Data records:

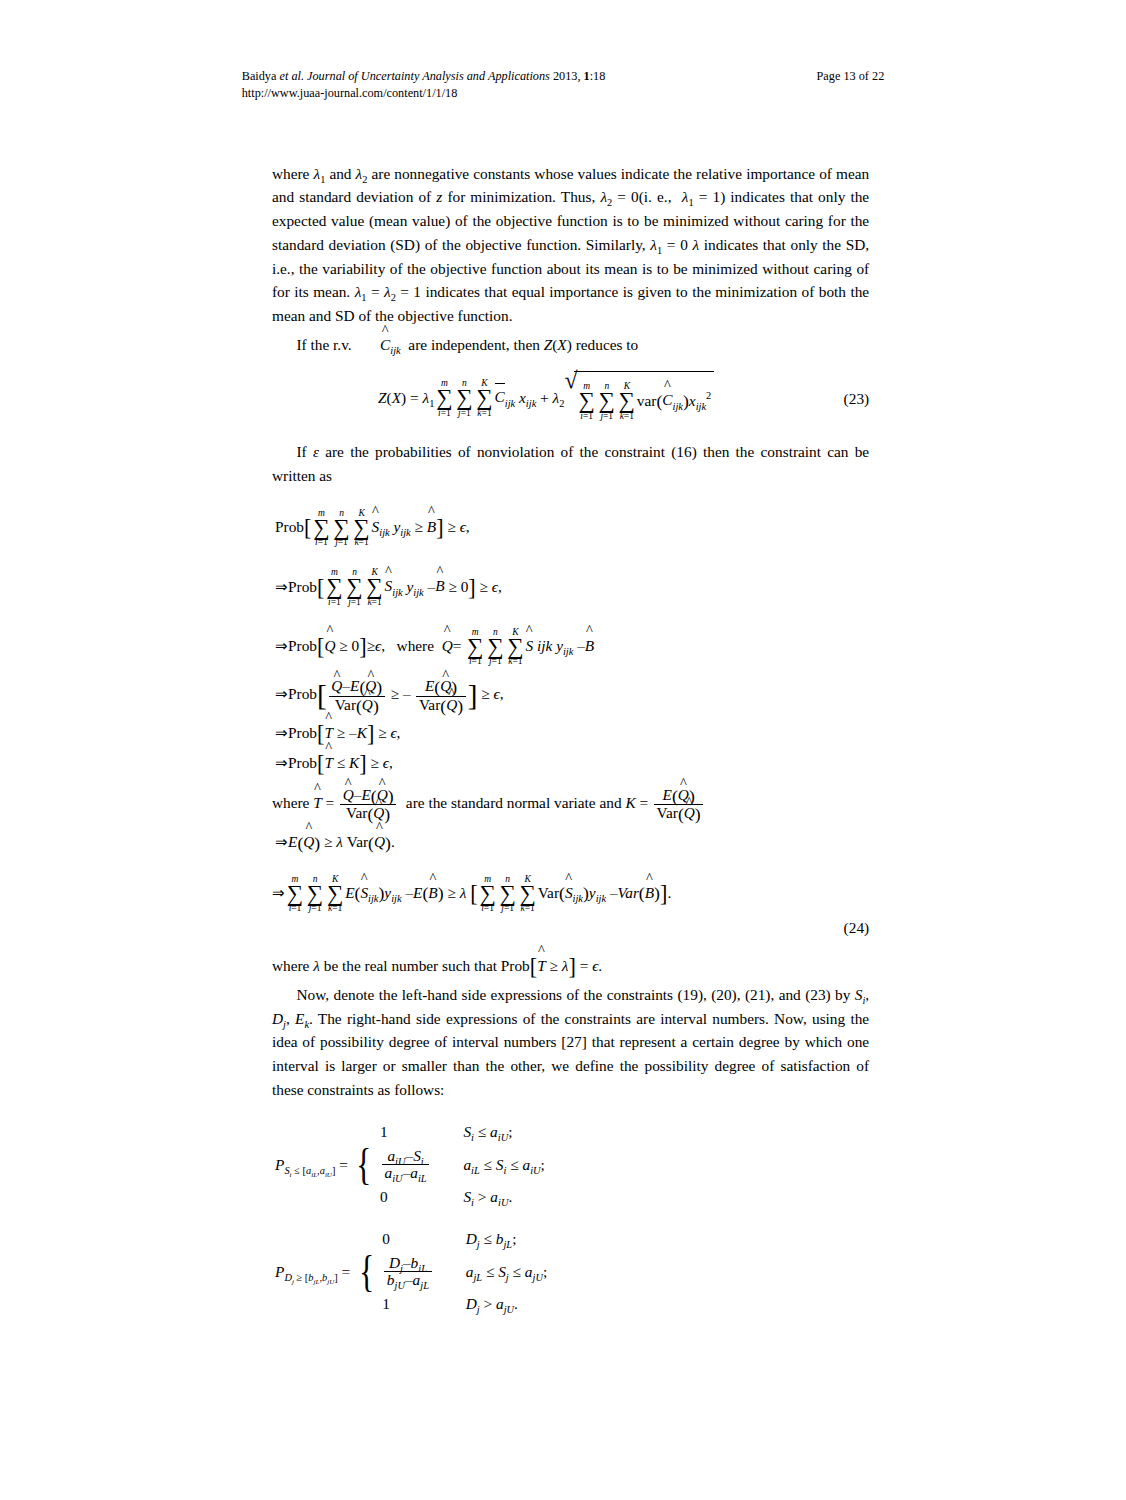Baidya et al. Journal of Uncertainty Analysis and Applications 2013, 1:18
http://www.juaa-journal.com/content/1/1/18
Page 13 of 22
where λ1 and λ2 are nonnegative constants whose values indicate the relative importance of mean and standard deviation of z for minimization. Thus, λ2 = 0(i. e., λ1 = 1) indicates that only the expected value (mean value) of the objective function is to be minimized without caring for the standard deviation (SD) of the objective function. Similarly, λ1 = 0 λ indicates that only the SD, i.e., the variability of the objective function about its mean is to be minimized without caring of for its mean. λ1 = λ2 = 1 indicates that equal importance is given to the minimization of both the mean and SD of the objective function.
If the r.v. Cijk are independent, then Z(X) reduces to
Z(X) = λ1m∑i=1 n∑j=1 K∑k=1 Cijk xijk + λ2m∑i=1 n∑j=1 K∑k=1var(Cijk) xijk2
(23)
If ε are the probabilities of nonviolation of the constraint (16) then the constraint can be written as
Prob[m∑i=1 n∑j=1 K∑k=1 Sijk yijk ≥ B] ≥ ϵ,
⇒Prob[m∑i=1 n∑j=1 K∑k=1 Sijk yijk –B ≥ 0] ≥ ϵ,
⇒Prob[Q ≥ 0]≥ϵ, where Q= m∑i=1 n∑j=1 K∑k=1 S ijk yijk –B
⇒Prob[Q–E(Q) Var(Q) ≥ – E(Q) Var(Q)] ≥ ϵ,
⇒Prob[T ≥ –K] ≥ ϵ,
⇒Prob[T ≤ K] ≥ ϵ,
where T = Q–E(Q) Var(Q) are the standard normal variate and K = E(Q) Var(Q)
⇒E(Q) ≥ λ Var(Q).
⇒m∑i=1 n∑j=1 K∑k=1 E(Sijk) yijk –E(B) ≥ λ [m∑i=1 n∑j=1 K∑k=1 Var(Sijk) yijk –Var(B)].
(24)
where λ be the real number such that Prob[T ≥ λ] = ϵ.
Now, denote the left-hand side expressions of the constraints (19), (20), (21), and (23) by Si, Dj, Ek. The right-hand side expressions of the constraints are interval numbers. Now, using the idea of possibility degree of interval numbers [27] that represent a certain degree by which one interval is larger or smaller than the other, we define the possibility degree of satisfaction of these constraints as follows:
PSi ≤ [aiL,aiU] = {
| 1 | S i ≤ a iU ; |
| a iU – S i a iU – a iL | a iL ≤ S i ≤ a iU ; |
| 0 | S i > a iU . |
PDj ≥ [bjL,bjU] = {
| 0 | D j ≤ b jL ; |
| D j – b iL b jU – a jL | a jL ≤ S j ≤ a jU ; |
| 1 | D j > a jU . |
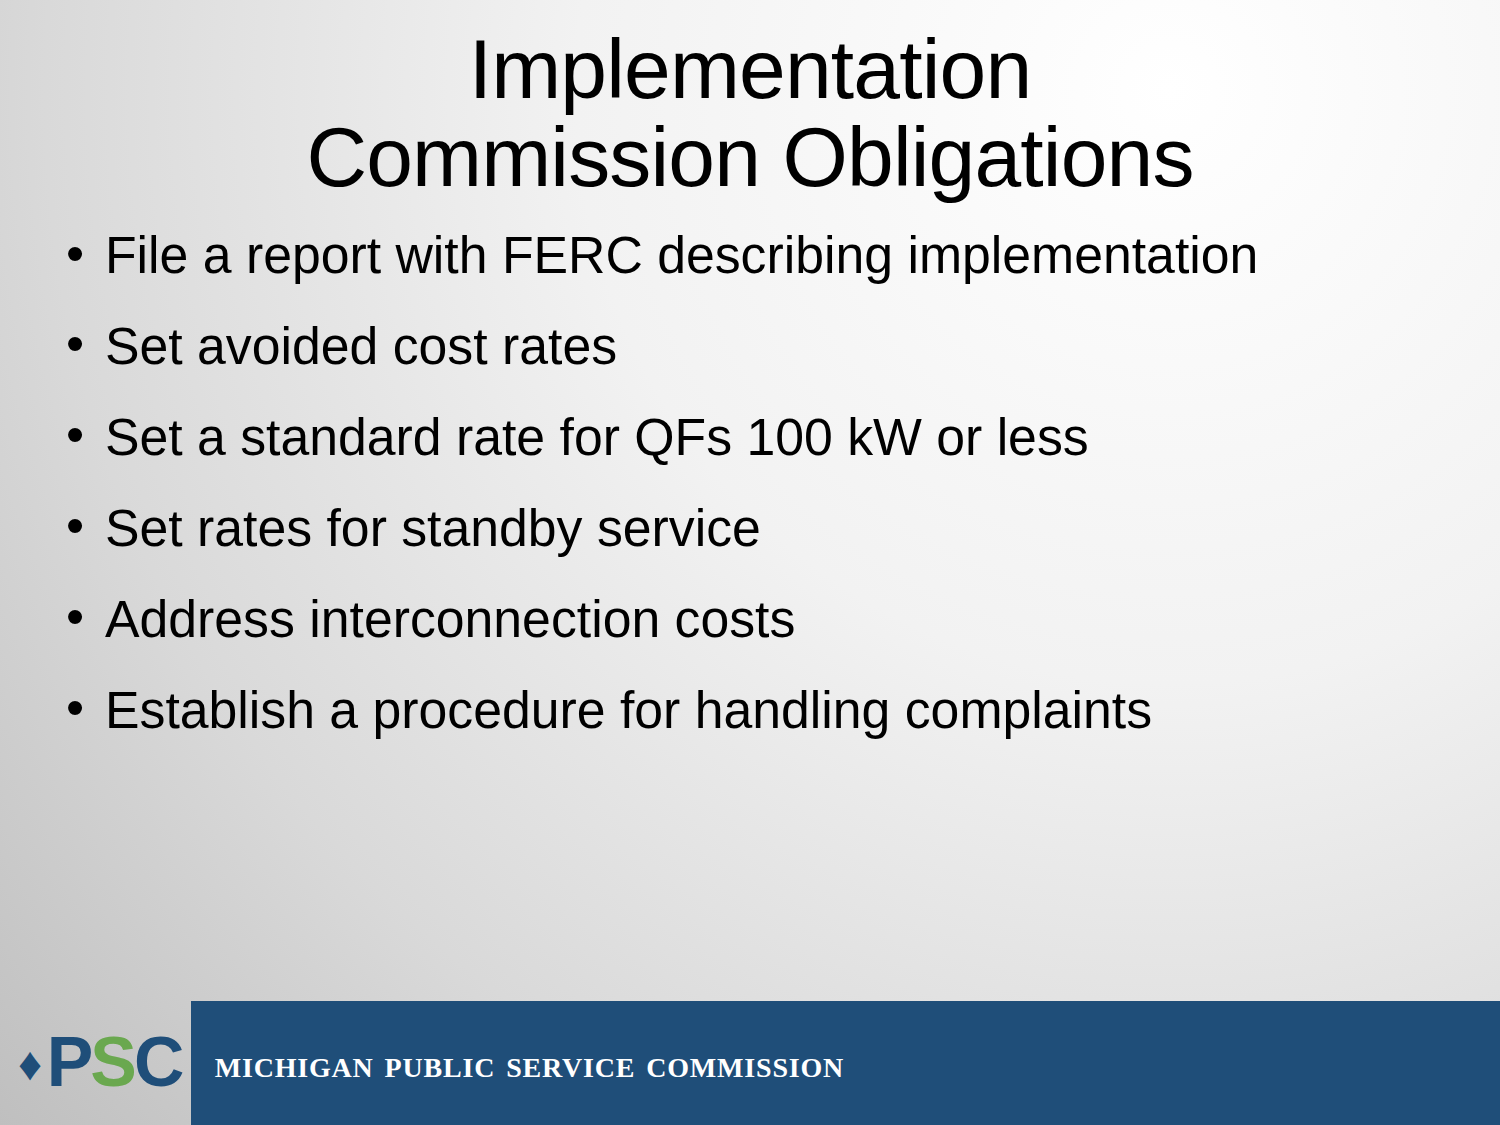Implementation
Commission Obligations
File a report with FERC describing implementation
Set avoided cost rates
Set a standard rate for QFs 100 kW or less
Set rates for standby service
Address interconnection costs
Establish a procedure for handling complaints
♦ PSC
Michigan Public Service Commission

■ **How to complete this task**
For the entries above, the output must hold exactly the lines from the one with "Now, denote the" through the last line, both included, and no pictures.

■ **Response**
Now, denote the left-hand side expressions of the constraints (19), (20), (21), and (23) by Si, Dj, Ek. The right-hand side expressions of the constraints are interval numbers. Now, using the idea of possibility degree of interval numbers [27] that represent a certain degree by which one interval is larger or smaller than the other, we define the possibility degree of satisfaction of these constraints as follows:
PSi ≤ [aiL,aiU] = {
| 1 | S i ≤ a iU ; |
| a iU – S i a iU – a iL | a iL ≤ S i ≤ a iU ; |
| 0 | S i > a iU . |
PDj ≥ [bjL,bjU] = {
| 0 | D j ≤ b jL ; |
| D j – b iL b jU – a jL | a jL ≤ S j ≤ a jU ; |
| 1 | D j > a jU . |
Implementation
Commission Obligations
File a report with FERC describing implementation
Set avoided cost rates
Set a standard rate for QFs 100 kW or less
Set rates for standby service
Address interconnection costs
Establish a procedure for handling complaints
♦ PSC
Michigan Public Service Commission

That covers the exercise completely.